Blackman has been cultivating governmental, economic and cultural relationships with various Barcelona officials to ensure a seamless and prosperous transition for the event. Among them, María Peña Mateos, CEO of ICEX Spain Trade & Investment, offered enthusiasm for the potential business boon ISE will bring to the Spanish region.
“I’m convinced that the move of ISE to our country … will infuse a new dynamism to the Spanish sector, to this [technology] sector all over the world,” she says. “ICEX, we will continue to support the companies, promoting their excellence and creating new business opportunities and sharing their success.”
Additionally, as of this year there were a little over 30 Spanish exhibitors, so the hope is to expand that number as well as the number of potential exhibitors at large for next year’s ISE while also serving as a magnet for many startups to access the integration industry, Blackman says.
Angels Chacón, minister of Enterprise & Knowledge, government of Catalonia, echoed that sentiment and noted that working with ISE for the past year has helped make preparations for the event’s arrival easy.
“What can we offer you? Besides the city, besides the venue – our ecosystem,” she says. “We are developing and trying to foster a narrative of integrating a sustainable and open-to-the-world economy.”
The hub’s proximity to France, for instance, has led to the existence of more than 8,600 French companies in Catalonia, many of them tech companies, plus Barcelona is host to other major events such as Mobile World Congress (though this year’s was canceled due to coronavirus) and the Smart City Expo.
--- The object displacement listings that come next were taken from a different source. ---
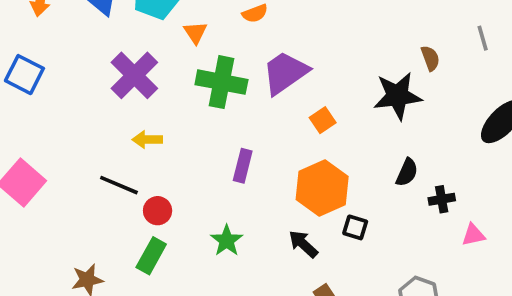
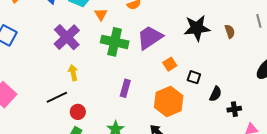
black star: (398, 96) -> (197, 28), moved
yellow arrow: (147, 140) -> (73, 73), turned 77
black line: (119, 185) -> (57, 97), turned -50
black square: (355, 227) -> (194, 77), moved

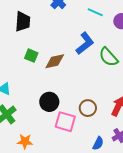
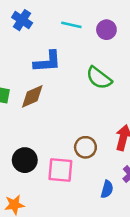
blue L-shape: (85, 43) -> (47, 62), moved, turned 45
black circle: (49, 102) -> (25, 160), moved

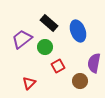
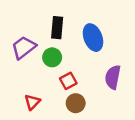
black rectangle: (49, 23) -> (57, 28), turned 54
brown circle: (80, 81) -> (76, 103), moved

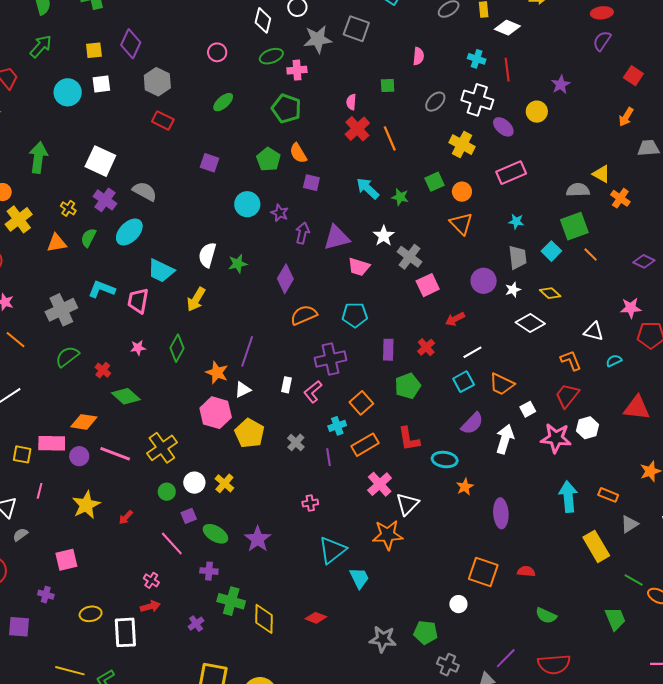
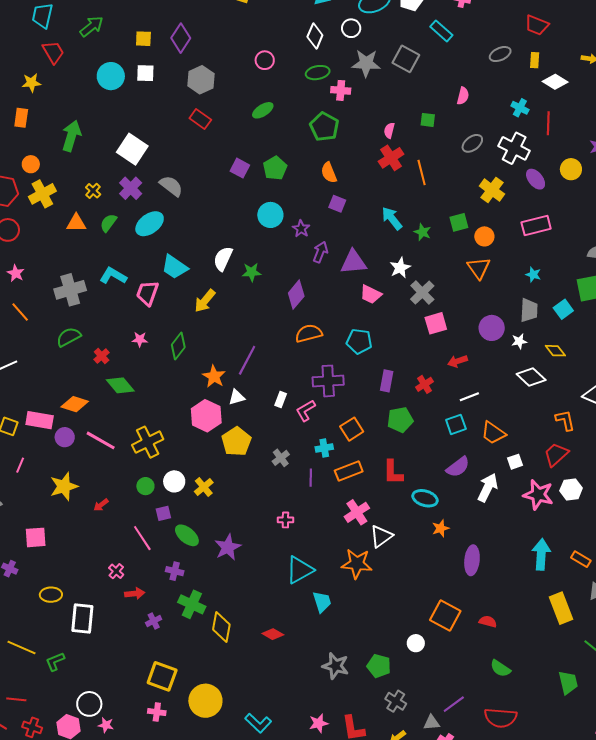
green pentagon: (268, 159) -> (275, 168), moved
red arrow: (150, 606) -> (135, 594), moved

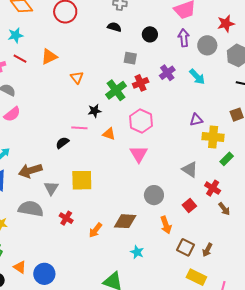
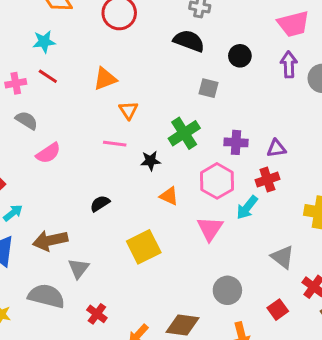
black semicircle: (114, 27) -> (189, 41), size x1.5
orange triangle: (49, 57) -> (105, 79), moved
purple cross: (167, 73) -> (236, 142), moved, turned 35
cyan arrow: (197, 77) -> (247, 208), moved, turned 78
red cross: (141, 83) -> (267, 180), moved
pink semicircle: (12, 114) -> (48, 153), moved
purple triangle: (196, 120) -> (276, 148), moved
pink line: (79, 128) -> (115, 144), moved
yellow square: (82, 180) -> (144, 247), moved, turned -30

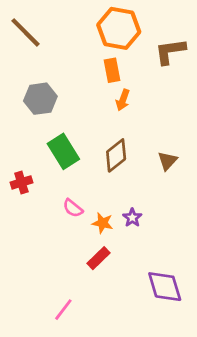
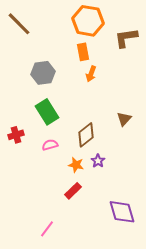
gray hexagon: (40, 99) -> (43, 73), moved
brown diamond: (116, 155) -> (86, 135), moved
pink semicircle: (73, 208) -> (50, 145), moved, turned 126

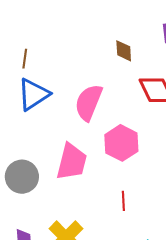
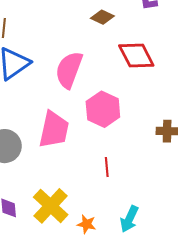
brown diamond: (124, 51) -> (102, 17), turned -60

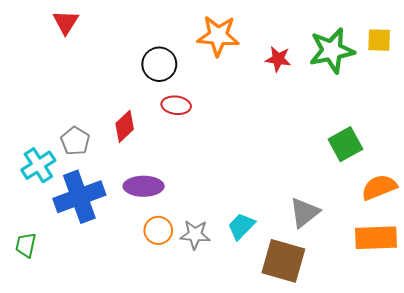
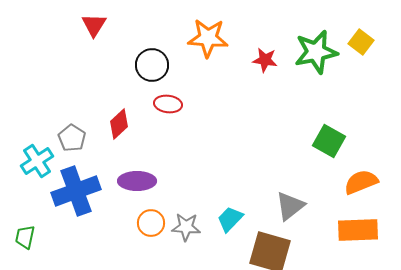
red triangle: (66, 22) -> (94, 25), moved
yellow square: (379, 40) -> (361, 42), turned 35
green square: (345, 144) -> (329, 141), turned -32

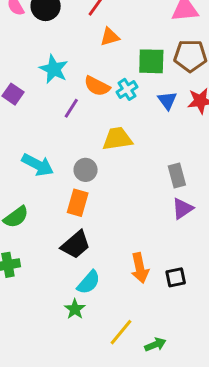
“For us it’s very important not only the dates in February next year, but what’s going on during all the year with this interaction of ISE and our economic ecosystem,” Chacón says.
“I think in us you will find not only an active partner, you will find a 100% proactive partner. We are going to work together, I’m sure the people of Barcelona and Catalonia are going to understand how important ISE is going to be for the community also.”